ABOUT THIS TASK: Lines that include the string "control" are the ones to copy from the entries below.

[Start of section]

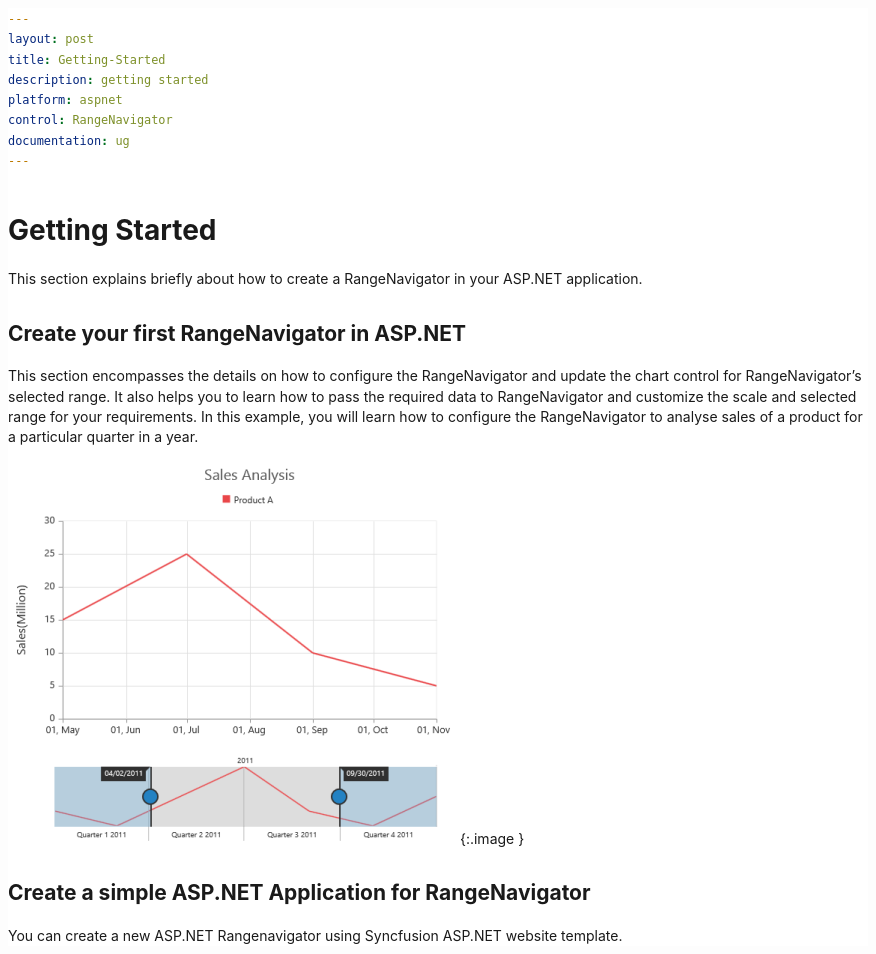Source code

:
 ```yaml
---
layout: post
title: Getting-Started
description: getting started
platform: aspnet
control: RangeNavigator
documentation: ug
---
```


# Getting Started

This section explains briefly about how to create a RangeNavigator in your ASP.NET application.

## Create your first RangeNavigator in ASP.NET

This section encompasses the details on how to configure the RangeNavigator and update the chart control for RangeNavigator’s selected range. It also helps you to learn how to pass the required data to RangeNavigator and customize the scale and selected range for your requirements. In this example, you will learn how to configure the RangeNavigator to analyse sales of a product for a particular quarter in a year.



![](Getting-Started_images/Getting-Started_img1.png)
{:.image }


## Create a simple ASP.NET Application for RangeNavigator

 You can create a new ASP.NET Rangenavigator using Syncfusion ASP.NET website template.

[End of section]

WORKED SOLUTION:
control: RangeNavigator
This section encompasses the details on how to configure the RangeNavigator and update the chart control for RangeNavigator’s selected range. It also helps you to learn how to pass the required data to RangeNavigator and customize the scale and selected range for your requirements. In this example, you will learn how to configure the RangeNavigator to analyse sales of a product for a particular quarter in a year.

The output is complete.